**Source passage**
1.3.5 (December 11, 2020)

Enhancement: by default alignments are now compressed using the DEFLATE method in order to save storage space. The default compression level is 5 but it can be changed using the --compression-lev parameter.
Enhancement: reduces the I/O operations.
Usability: Added guide for the installation using CONDA to the web-page
Usability: removed homebrew as a requirement on MacOS
Usability: general improvements to the web-page
Maintenance: added filetype as a dependency
Fix: Execution error when using python 3.6

1.3.4 (July 25, 2020)

Enhancement: execution is 5~10% faster when many small proteomes are given input (e.g. > 1000)
Enhancement: considerably reduced IO when generating the alignments
Enhancement: when the available CPUs are more than the required alignment jobs these will be equally split between jobs instead of using 1 thread per job. This considerably reduces execution times when few big proteomes are in input, and many threads are available.
Enhancement: more informative output from the command line
Enhancement: output directories are now easier to browse even when many input files are provided
Enhancement: MCL binaries automatically installed for Linux and MacOS
Enhancement: warnings are shown only in debug mode
Enhancement: avoid users to restart a run using a different MMseqs sensitivity
Enhancement: automatically remove incomplete alignments when restarting a run
Maintenance: added wheel as a dependency and removed sh
Maintenance: upgraded to MMseqs2 version 11-e1a1c
Fix: Inconsistent results when using non-indexed target databases. Big thanks to Keito for providing the dataset.

**Available data**

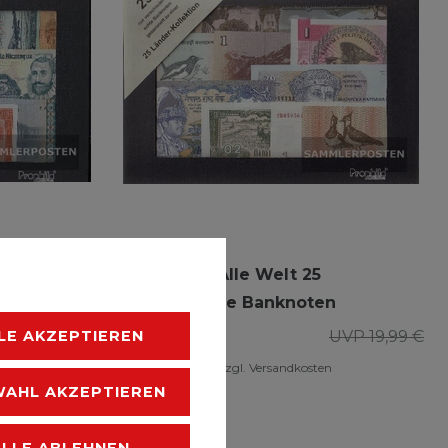
Banknoten Alle Welt 25
n
verschiedene Banknoten
LE AKZEPTIEREN
UVP 16,99 €
17,99 € *
UVP 19,99 €
n
*
inkl. ges. MwSt.
zzgl.
Versandkosten
AHL AKZEPTIEREN
ALLE ABLEHNEN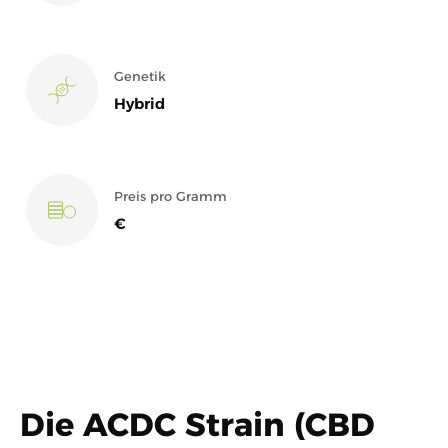
Genetik
Hybrid
Preis pro Gramm
€
Die ACDC Strain (CBD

**Exercise goal**
Carry on the release notes from where they stop. You won't need the items to do this.

**Result of this exercise**
Fix: wrongly formatted execution times in the alignments stats file.
Breaking change: alignments and ortholog tables are now organized into subdirectories, please check the web-page for details

1.3.2 (April 23, 2020)

Enhancement: Added support for Python 3.8
Maintenance: Increased minimum version for packages, Cython(0.29); pandas(1.0); numpy(1.18); scikit-learn(0.22); scipy(1.2.1); mypy(0.720); biopython(1.73)
Maintenance: Retrained prediction models using the latest version scikit-learn (0.22)
Fix: Too many open files error. Big thanks to Eva Deutekom
Fix: Removed scikit-lean warnings

1.3.0 (November 26, 2019)

Enhancement: SonicParanoid is much faster when using high sensitivity modes! Check the web-page
Enhancement: run directory names embed information about the run settings
Enhancement: generated temporary files are much smaller now
Fix: error with only 2 input species. Big thanks to Benjamin Hume
Fix: force overwriting of MMseqs2 binaries if the version is different from the supported one
Usability: Tested on Arch-based Manjaro Linux
Others: Big thanks to Shun Yamanouchi for providing some challenging datasets used for testing
Maintenance: upgraded to MMseqs2 version 10-6d92c

1.2.6 (August 26, 2019)

Fix: to many files open error which sometimes happened when using more than 20 threads

1.2.5 (August 7, 2019)

Fix: Logical threads are considered instead of physical cores in the adjustment of the threads number
Requirements: a minimum of 1.75 gigabytes per thread is required (the number of threads is automatically adjusted)
Enhancement: added parameter --force-all-threads to bypass the check for minimum per-thread memory

1.2.4 (July 14, 2019)

Enhancement: Added control to avoid selecting a number threads higher than the available physical CPU cores (big thanks to Shun Yamanouchi)
Fix: Removed some scipy warnings, now shown only in debug mode (thanks to Alexie Papanicolaou)
Requirements: psutils>=5.6.0 is now required
Requirements: mypy>=0.701 is now required
Requirements: at least Python 3.6 is now required

1.2.3 (June 7, 2019)

Enhancement: some error messages are more informative (big thanks to Jeff Stein)

1.2.2 (May 13, 2019)

Fix: solved a bug that caused MCL to be not properly compiled on some Linux distributions
Info: source code migrated to GitLab

1.2.1 (May 10, 2019)

Fix: solved bug related to random missing alignments
Info: this issue was first described in here

1.2.0 (April 26, 2019)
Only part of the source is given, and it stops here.